DATA SHOWN ::
========

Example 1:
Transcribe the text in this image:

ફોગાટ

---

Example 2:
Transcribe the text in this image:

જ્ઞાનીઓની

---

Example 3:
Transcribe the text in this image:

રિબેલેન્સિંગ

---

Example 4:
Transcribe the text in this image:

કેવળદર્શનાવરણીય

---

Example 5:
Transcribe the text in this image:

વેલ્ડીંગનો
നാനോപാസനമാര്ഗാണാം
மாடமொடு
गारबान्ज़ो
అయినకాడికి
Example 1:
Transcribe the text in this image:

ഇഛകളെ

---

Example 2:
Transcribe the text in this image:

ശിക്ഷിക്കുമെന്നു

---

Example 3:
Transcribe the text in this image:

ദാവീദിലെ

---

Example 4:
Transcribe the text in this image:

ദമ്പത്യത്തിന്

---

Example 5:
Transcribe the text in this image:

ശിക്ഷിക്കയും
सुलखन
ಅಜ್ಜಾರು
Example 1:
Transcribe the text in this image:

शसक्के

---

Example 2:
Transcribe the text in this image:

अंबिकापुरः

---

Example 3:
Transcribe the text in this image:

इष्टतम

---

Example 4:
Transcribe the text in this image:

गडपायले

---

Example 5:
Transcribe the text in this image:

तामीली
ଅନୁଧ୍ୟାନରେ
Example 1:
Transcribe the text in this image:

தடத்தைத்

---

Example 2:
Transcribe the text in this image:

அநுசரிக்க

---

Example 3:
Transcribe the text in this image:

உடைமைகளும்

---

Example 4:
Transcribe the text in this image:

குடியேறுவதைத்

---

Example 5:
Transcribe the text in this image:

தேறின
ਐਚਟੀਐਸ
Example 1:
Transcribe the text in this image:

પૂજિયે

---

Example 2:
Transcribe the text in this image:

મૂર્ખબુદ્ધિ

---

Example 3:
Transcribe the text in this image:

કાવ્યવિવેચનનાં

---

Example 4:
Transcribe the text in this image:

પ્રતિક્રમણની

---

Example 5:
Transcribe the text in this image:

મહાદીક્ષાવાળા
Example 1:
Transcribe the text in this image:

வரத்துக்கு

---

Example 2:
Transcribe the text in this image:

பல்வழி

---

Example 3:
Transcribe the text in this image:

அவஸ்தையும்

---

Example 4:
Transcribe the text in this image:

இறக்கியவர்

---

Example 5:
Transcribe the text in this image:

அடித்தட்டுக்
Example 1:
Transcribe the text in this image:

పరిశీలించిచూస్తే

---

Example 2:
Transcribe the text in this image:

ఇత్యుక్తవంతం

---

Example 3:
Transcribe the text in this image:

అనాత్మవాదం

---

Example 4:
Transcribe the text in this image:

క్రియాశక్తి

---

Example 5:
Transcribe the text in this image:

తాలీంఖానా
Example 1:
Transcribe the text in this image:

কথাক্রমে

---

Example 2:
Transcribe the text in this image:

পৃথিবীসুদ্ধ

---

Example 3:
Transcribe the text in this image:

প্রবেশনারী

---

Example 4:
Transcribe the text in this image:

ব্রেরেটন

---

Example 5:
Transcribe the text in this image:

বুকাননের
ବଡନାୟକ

========

WORK TO BE COMPLETED :: Please transcribe all of the data above exactly.

YOUR RESPONSE ::
Example 1:
Transcribe the text in this image:

ફોગાટ

---

Example 2:
Transcribe the text in this image:

જ્ઞાનીઓની

---

Example 3:
Transcribe the text in this image:

રિબેલેન્સિંગ

---

Example 4:
Transcribe the text in this image:

કેવળદર્શનાવરણીય

---

Example 5:
Transcribe the text in this image:

વેલ્ડીંગનો
നാനോപാസനമാര്ഗാണാം
மாடமொடு
गारबान्ज़ो
అయినకాడికి
Example 1:
Transcribe the text in this image:

ഇഛകളെ

---

Example 2:
Transcribe the text in this image:

ശിക്ഷിക്കുമെന്നു

---

Example 3:
Transcribe the text in this image:

ദാവീദിലെ

---

Example 4:
Transcribe the text in this image:

ദമ്പത്യത്തിന്

---

Example 5:
Transcribe the text in this image:

ശിക്ഷിക്കയും
सुलखन
ಅಜ್ಜಾರು
Example 1:
Transcribe the text in this image:

शसक्के

---

Example 2:
Transcribe the text in this image:

अंबिकापुरः

---

Example 3:
Transcribe the text in this image:

इष्टतम

---

Example 4:
Transcribe the text in this image:

गडपायले

---

Example 5:
Transcribe the text in this image:

तामीली
ଅନୁଧ୍ୟାନରେ
Example 1:
Transcribe the text in this image:

தடத்தைத்

---

Example 2:
Transcribe the text in this image:

அநுசரிக்க

---

Example 3:
Transcribe the text in this image:

உடைமைகளும்

---

Example 4:
Transcribe the text in this image:

குடியேறுவதைத்

---

Example 5:
Transcribe the text in this image:

தேறின
ਐਚਟੀਐਸ
Example 1:
Transcribe the text in this image:

પૂજિયે

---

Example 2:
Transcribe the text in this image:

મૂર્ખબુદ્ધિ

---

Example 3:
Transcribe the text in this image:

કાવ્યવિવેચનનાં

---

Example 4:
Transcribe the text in this image:

પ્રતિક્રમણની

---

Example 5:
Transcribe the text in this image:

મહાદીક્ષાવાળા
Example 1:
Transcribe the text in this image:

வரத்துக்கு

---

Example 2:
Transcribe the text in this image:

பல்வழி

---

Example 3:
Transcribe the text in this image:

அவஸ்தையும்

---

Example 4:
Transcribe the text in this image:

இறக்கியவர்

---

Example 5:
Transcribe the text in this image:

அடித்தட்டுக்
Example 1:
Transcribe the text in this image:

పరిశీలించిచూస్తే

---

Example 2:
Transcribe the text in this image:

ఇత్యుక్తవంతం

---

Example 3:
Transcribe the text in this image:

అనాత్మవాదం

---

Example 4:
Transcribe the text in this image:

క్రియాశక్తి

---

Example 5:
Transcribe the text in this image:

తాలీంఖానా
Example 1:
Transcribe the text in this image:

কথাক্রমে

---

Example 2:
Transcribe the text in this image:

পৃথিবীসুদ্ধ

---

Example 3:
Transcribe the text in this image:

প্রবেশনারী

---

Example 4:
Transcribe the text in this image:

ব্রেরেটন

---

Example 5:
Transcribe the text in this image:

বুকাননের
ବଡନାୟକ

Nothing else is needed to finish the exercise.